Your assignment >>
Where does the string "SQUARE" appear in the listing below? Copy every line where it does.

- - - - - - -

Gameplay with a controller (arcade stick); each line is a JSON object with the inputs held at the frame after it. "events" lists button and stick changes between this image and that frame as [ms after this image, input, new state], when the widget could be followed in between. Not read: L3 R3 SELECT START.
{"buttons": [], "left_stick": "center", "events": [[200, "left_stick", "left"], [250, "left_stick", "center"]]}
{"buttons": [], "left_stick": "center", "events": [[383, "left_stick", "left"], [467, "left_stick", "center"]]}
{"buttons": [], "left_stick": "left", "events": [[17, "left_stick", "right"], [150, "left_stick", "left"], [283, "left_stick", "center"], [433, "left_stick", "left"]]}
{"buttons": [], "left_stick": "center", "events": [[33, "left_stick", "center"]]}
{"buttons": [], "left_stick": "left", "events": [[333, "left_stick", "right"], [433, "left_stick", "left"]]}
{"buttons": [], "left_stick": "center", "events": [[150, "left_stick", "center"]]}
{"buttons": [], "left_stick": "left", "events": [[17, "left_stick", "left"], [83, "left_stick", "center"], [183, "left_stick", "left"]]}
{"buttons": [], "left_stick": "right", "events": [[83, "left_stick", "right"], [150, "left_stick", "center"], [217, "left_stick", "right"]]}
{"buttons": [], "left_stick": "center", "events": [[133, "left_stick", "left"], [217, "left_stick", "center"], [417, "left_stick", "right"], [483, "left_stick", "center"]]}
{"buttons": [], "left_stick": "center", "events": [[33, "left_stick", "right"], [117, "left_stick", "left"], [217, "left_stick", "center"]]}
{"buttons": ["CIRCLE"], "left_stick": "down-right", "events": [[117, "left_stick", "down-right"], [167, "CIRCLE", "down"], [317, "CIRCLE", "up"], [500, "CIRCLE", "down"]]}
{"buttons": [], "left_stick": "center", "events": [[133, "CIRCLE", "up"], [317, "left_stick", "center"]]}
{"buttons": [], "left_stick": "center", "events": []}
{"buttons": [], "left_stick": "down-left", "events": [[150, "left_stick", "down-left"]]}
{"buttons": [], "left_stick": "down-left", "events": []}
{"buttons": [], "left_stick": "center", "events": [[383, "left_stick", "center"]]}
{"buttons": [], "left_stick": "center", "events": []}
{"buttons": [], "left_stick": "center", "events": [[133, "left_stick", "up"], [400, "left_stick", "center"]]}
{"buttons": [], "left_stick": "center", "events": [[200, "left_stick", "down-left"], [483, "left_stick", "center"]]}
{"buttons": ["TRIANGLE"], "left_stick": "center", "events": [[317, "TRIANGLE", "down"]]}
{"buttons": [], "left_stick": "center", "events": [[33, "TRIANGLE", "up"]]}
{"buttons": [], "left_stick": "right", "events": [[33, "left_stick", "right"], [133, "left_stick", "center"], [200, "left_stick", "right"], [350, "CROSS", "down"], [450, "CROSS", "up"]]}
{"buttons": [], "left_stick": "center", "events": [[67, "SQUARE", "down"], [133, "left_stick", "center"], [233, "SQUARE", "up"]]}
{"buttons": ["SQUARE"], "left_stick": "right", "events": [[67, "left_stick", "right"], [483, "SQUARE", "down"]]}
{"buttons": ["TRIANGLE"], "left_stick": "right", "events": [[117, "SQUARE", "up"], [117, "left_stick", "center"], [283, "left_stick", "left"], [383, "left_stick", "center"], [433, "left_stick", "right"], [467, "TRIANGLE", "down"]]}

- - - - - - -

Expected answer >>
{"buttons": [], "left_stick": "center", "events": [[67, "SQUARE", "down"], [133, "left_stick", "center"], [233, "SQUARE", "up"]]}
{"buttons": ["SQUARE"], "left_stick": "right", "events": [[67, "left_stick", "right"], [483, "SQUARE", "down"]]}
{"buttons": ["TRIANGLE"], "left_stick": "right", "events": [[117, "SQUARE", "up"], [117, "left_stick", "center"], [283, "left_stick", "left"], [383, "left_stick", "center"], [433, "left_stick", "right"], [467, "TRIANGLE", "down"]]}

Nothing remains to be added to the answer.